Mr. Horn continued, "As expected, our liquidity dropped during the quarter as we did not monetize any working capital to offset our operating losses and cash interest expense. In addition, we paid $4.5 million in annual insurance premiums during the quarter. We ended the quarter with available liquidity of $92.0 million, which consisted of cash of $96.3 million less $4.3 million on deposit supporting a shortfall in the calculation of our $35 million minimum liquidity covenant. Our seasonal advance rates under the revolving credit facility dropped in September reducing our borrowing availability by $2.8 million. These advance rates will increase again in March 2010. Our asset utilization remained strong, however, as our working capital expressed as a percentage of sales was 9.1 percent, excluding cash and income tax receivables, down from 11.0 percent in the third quarter of last year. Accounts receivable days decreased to 36.4 days for the quarter from 41.2 days last year as we were successful in collecting older accounts and reducing our overall delinquency rate. Our inventory turns for the quarter improved to 10.5x from 8.6x last year. Partially offsetting these improvements, accounts payable days fell to 28.9 days from 33.1 days last year primarily due to a continued shift in sales mix toward installed product sales. Our focus on working capital management resulted in cash conversion days dropping to 42.4 days for the quarter, an 8.3 day improvement over the third quarter of 2008."

Third Quarter 2009 Results Compared to Third Quarter 2008

(See accompanying financial schedules for full financial details and reconciliations of Non-GAAP financial measures to their GAAP equivalents.)



 * Sales were $188.9 million compared to $266.0 million last year, a
   decline of $77.1 million or 29.0 percent. Our sales volume dropped
   an estimated 26 percent compared to an estimated 18 percent decline
   in housing starts in our markets, signifying a market share loss
   during the current quarter. We have sacrificed sales and market
   share growth in an effort to protect gross margins and maintain
   tight credit standards.

 * Gross margin percentage was 20.9 percent, down from 21.2 percent, a
   0.3 percentage point decrease. Specifically, our gross margin
   percentage increased 0.4 percentage points due to price, but
   decreased 0.4 percentage points due to volume (a result of fixed
   costs within costs of goods sold) and 0.3 percentage points due to a
   shift in sales mix toward lower-margin installed product sales.

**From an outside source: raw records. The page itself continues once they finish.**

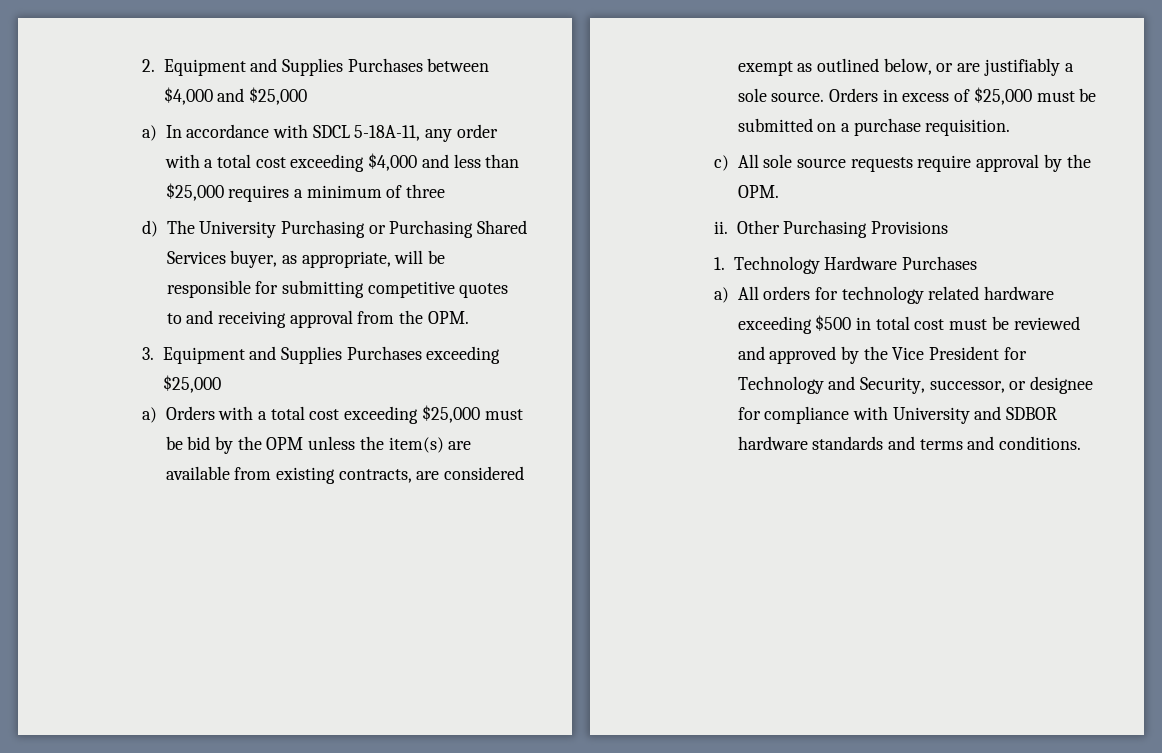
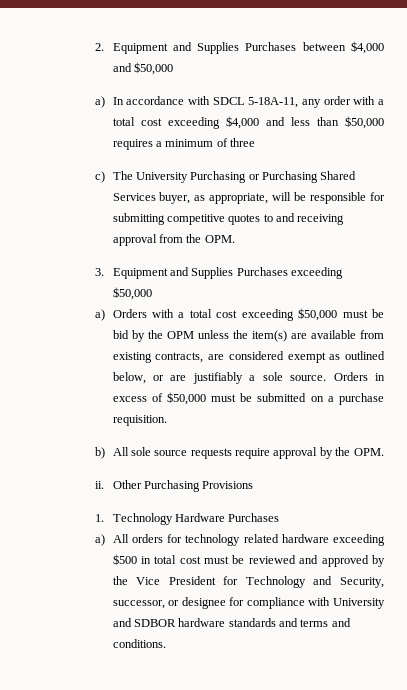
[248,87,307,105] $25,000 -> [133,62,173,75] $50,000
[165,183,224,201] $25,000 -> [345,116,384,129] $50,000
[141,220,158,237] d) -> [94,171,105,183] c)
[162,375,221,393] $25,000 -> [112,287,152,300] $50,000
[421,405,480,423] $25,000 -> [298,308,338,321] $50,000
[973,87,1032,105] $25,000 -> [166,392,206,405] $50,000
[713,155,729,171] c) -> [94,447,105,459] b)

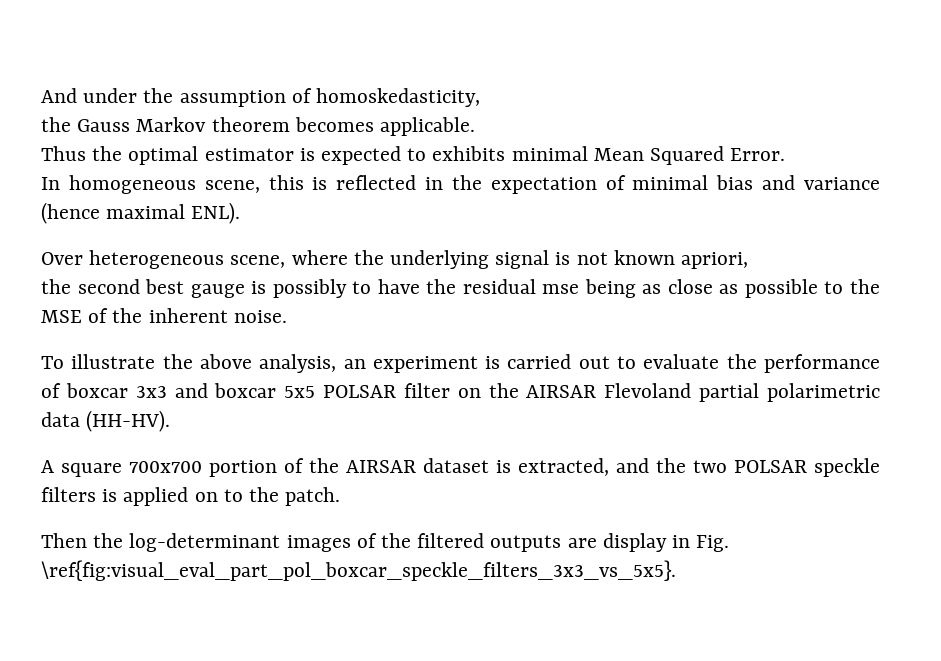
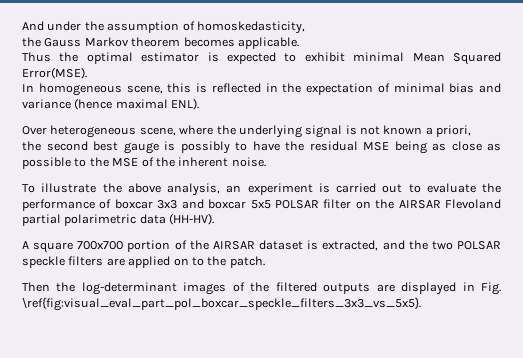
[432,146,506,161] exhibits -> [304,52,345,62] exhibit
[730,148,786,161] Error. -> [22,67,87,79] Error(MSE).
[681,252,749,269] apriori, -> [425,125,472,137] a priori,
[542,284,580,294] mse -> [363,142,389,151] MSE
[102,489,118,502] is -> [106,258,125,266] are
[602,533,667,552] display -> [401,282,457,295] displayed

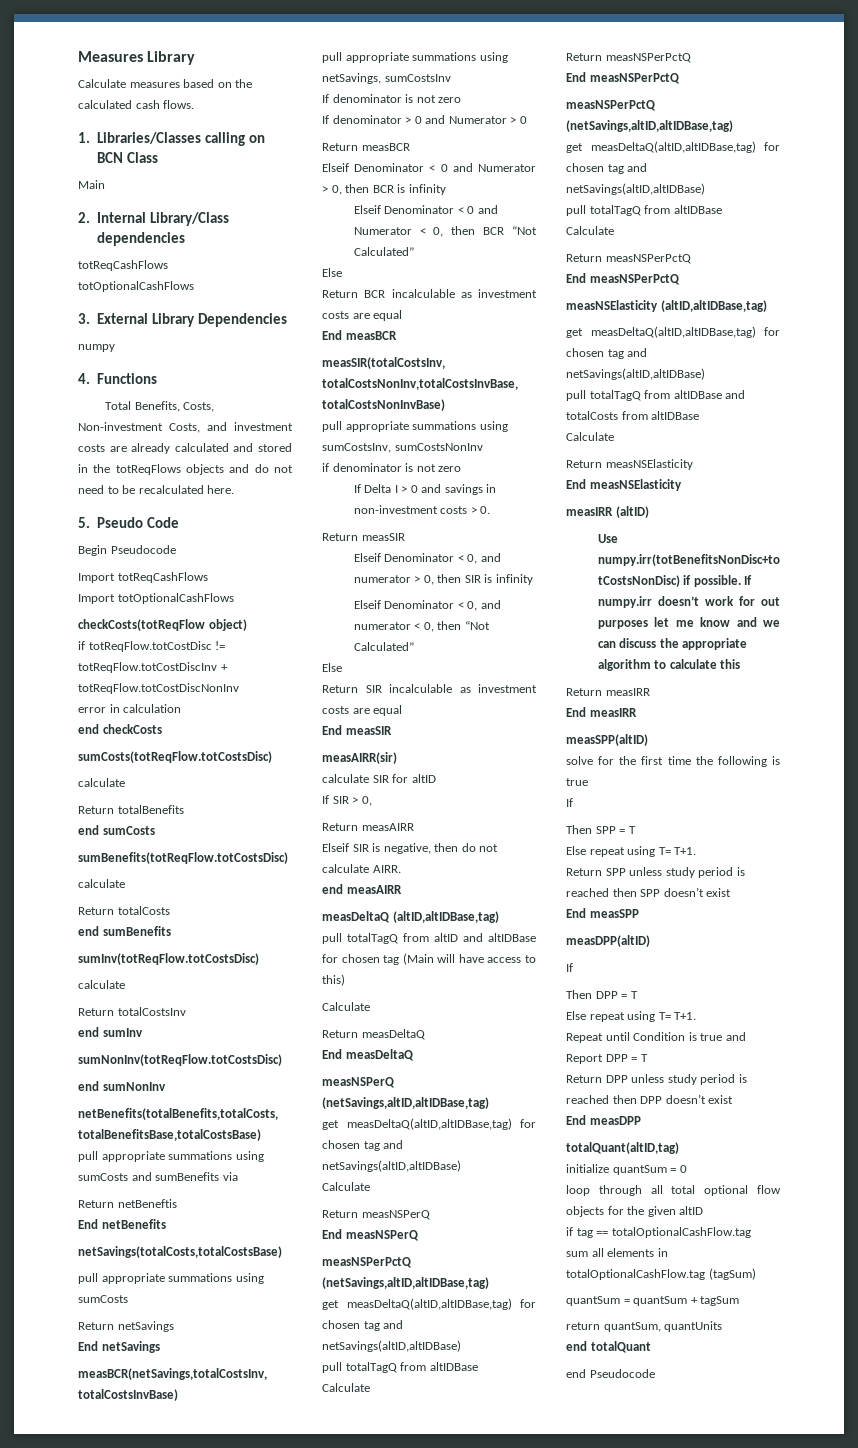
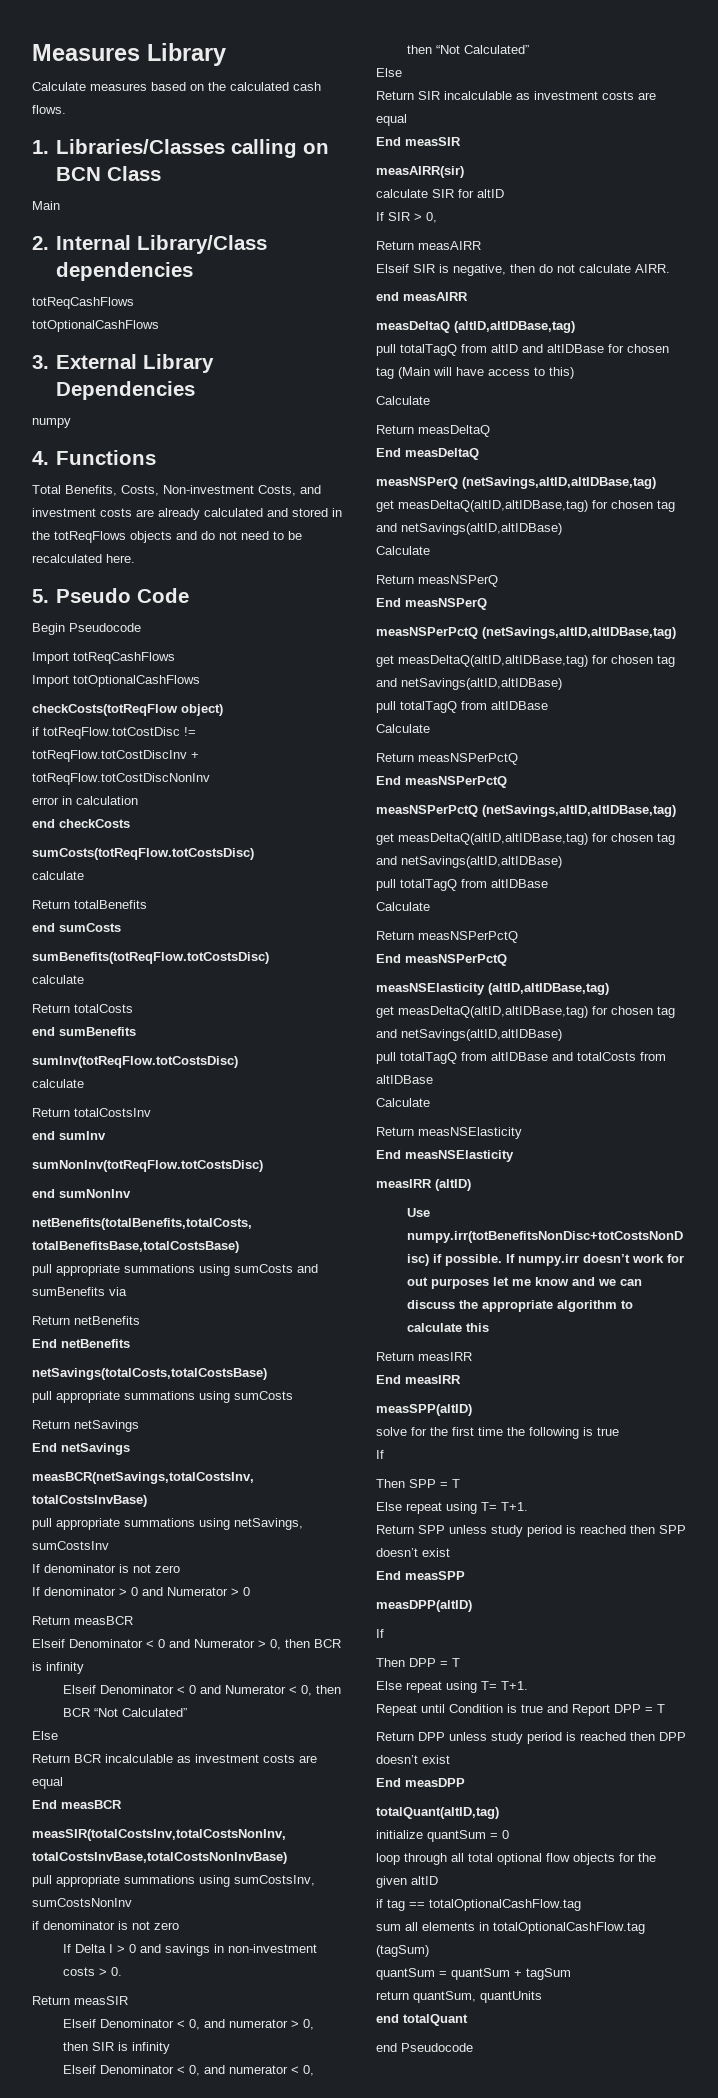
[117,1199,177,1208] netBeneftis -> [74,1316,140,1325] netBenefits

 * SG&A expenses decreased $20.3 million, or 29.2 percent.  As a
   percentage of sales, SG&A expense decreased from 26.2 percent in
   2008 to 26.1 percent in 2009, on $77.1 million less sales. Average
   full-time equivalent employees for the third quarter 2009 were
   3,100, down 38.4 percent from the third quarter 2008 average.  Our
   salaries and benefits expense, excluding stock compensation expense,
   fell $11.0 million, or 28.0 percent. This decline was over 100
   percent variable with our sales volume decline of 25.8 percent.
   Delivery expenses fell $3.7 million, or 27.1 percent, Office G&A
   expenses fell $1.5 million, or 21.4 percent, and bad debt expense
   fell $1.1 million.

 * Interest expense was $5.9 million in the current quarter, a decrease
   of $0.2 million from the third quarter of 2008.

 * Loss from continuing operations before income taxes was $15.8
   million, or a loss of $0.44 per diluted share, compared to $20.1
   million, or a loss of $0.56 per diluted share, in the third quarter
   of 2008.

 * We recorded tax expense of $0.1 million, or a 1.0 percent tax rate,
   during the quarter compared to a benefit of $4.5 million, or a 22.2
   percent tax benefit rate, in the third quarter of 2008. Our benefit
   was reduced by an after-tax, non-cash valuation allowance of $6.2
   million, or $0.17 per share, and $3.2 million, or $0.09 per share,
   related to our net deferred tax assets for the third quarter of 2009
   and 2008, respectively. Absent this valuation allowance, our tax
   benefit rate would have been 38.5 percent for the third quarter of
   2009 and 38.0 percent for the third quarter of 2008.

 * Loss from continuing operations was $15.9 million, or $0.44 loss per
   diluted share, compared to a loss of $15.6 million, or $0.44 loss
   per diluted share in the same quarter last year.